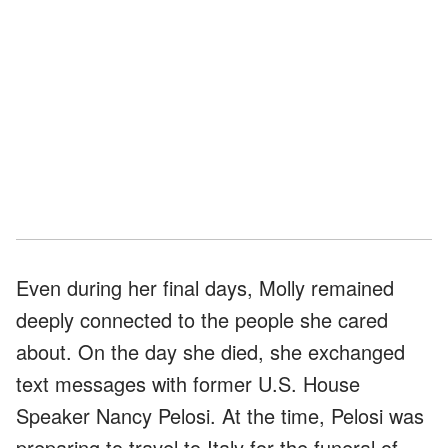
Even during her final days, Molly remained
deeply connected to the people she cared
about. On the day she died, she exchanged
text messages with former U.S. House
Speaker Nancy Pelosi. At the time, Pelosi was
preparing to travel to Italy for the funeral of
******************************
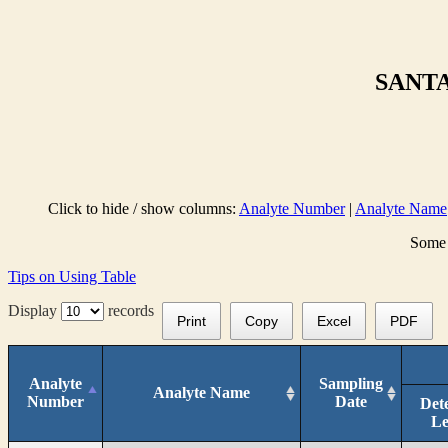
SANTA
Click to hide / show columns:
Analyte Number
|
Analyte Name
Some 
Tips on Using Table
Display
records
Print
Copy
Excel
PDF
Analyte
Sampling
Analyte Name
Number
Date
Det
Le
******************************
● Task goal: Answer required as a bare number: state how many lines in the material contain the word "Analyte".

● Exercise output: 4